Sin importar los rifirrafes políticos y los planes de Johnson, la industria turística inglesa ha tenido un verano lleno de baches y la segunda ola de la pandemia ha vuelto a ponerla en apuros. Grandes empresas del país, como la aerolínea EasyJet, están en apuros y, pese a los mejores intentos de reforzar el mercado turístico interno, el patronato nacional del sector, Visit Britain, estima que se reduzca a la mitad este año.
En mayo y junio las zonas de playa mostraban promesa, con el mejor comienzo de temporada desde hace décadas, pero la masificación no viene sin costes. Las redes sociales se llenaron de vídeos de peleas entre jóvenes embriagados a orillas del mar. Los gobiernos municipales denunciaron la destrucción causada por la basura, el vandalismo y las hogueras ilegales.
Más allá de los ya conocidos impactos del turismo de masas, el principal temor era que los visitantes de zonas más afectadas por la COVID-19 trajeran el virus a estos pueblos hasta entonces libres de los peores efectos de la pandemia. La afluencia descontrolada y la falta de normas claras desde el Gobierno amenazaban con crear el caldo de cultivo ideal para los rebrotes. El caos obligó incluso a algunos ayuntamientos a pedir a sus potenciales visitantes que reconsideraran sus viajes. El patronato de turismo de Blackpool, al noroeste de Inglaterra, llegó incluso a cambiar su nombre de Visit Blackpool a Do Not Visit Blackpool en un intento de reducir el flujo desde otras zonas del país. Pese a la polémica, múltiples zonas turísticas han intentado extender la temporada hasta septiembre y octubre con descuentos y actividades para aprovechar los buenos resultados y contrarrestar las pérdidas del confinamiento.

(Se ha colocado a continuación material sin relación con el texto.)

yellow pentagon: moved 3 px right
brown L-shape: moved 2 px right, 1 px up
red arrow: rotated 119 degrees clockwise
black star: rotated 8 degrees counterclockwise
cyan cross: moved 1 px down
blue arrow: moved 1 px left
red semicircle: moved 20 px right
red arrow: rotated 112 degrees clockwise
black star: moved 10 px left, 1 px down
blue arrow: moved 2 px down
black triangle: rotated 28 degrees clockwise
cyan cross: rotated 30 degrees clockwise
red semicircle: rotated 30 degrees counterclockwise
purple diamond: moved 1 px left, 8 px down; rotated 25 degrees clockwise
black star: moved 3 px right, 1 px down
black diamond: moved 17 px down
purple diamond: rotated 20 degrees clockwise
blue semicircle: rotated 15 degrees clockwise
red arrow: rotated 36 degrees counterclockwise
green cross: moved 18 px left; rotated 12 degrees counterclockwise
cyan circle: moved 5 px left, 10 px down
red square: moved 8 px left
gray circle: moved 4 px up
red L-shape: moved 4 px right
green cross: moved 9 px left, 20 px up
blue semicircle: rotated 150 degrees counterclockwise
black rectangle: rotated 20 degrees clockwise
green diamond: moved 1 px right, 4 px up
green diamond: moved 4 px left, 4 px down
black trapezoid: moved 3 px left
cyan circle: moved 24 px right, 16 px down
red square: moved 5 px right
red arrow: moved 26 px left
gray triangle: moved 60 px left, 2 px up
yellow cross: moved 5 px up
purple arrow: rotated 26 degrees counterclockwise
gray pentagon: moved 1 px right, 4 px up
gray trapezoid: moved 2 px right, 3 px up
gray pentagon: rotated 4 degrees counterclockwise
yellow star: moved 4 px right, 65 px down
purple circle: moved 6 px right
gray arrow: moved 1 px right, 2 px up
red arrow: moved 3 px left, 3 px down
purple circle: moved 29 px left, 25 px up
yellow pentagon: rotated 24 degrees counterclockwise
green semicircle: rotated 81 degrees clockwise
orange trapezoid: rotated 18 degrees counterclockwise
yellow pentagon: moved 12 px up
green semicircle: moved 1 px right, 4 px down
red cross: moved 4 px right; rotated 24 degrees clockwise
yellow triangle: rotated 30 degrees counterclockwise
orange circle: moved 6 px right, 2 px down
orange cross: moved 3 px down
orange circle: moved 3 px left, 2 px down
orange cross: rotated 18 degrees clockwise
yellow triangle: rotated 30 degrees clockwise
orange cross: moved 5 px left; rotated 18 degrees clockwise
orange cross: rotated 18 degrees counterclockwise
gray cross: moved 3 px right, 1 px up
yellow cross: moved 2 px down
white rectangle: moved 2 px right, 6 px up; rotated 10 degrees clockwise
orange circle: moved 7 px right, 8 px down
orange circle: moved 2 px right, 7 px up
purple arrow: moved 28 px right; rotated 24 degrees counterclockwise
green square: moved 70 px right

La pandemia no ha tardado en hacer que estos planes vuelen por los aires. El 14 de septiembre el Gobierno conservador del país anglosajón, que ha sido particularmente laxo en su gestión de la pandemia, endureció las restricciones contra el coronavirus en Inglaterra tras un fuerte repunte de casos. Ahora las reuniones sociales pasan de 30 a seis asistentes como máximo.
Muchos grupos que pretendían estirar el verano han visto cómo sus planes han sido ilegalizados de un día para otro y la cascada de cancelaciones no se ha hecho esperar. Las viviendas vacacionales y los campings, que habían recobrado protagonismo como opciones seguras para mantener el distanciamiento social, han visto desaparecer hasta un 60% de las reservas, según varios líderes del sector. A principios de verano, el pueblo balneario de St Leonards-on-Sea, dos horas al sur de Londres, tenía plena ocupación. “No me dejan de llegar solicitudes de reserva”, decía Lydia, que explota el antiguo apartamento de veraneo de su familia en la localidad como apartamento turístico. Ahora no tiene ninguna reserva a la vista y se ha tenido que poner la casa en venta.
En las grandes ciudades no ha habido siquiera amagos de recuperación. Datos del think tank Centre for Cities muestran que la asistencia a las zonas comerciales de Londres continúa reducida a un 31% de la registrada antes de la cuarentena. Los urbanitas que no han abandonado la ciudad evitan salir innecesariamente y los turistas internacionales siguen sin venir pese a la política de fronteras abiertas. En los aeropuertos londinenses, los taxistas hacen cola durante horas a la espera de una buena carrera. “Sin turistas, esto está muerto”, dice David, chófer de uno de los icónicos black cab de la capital.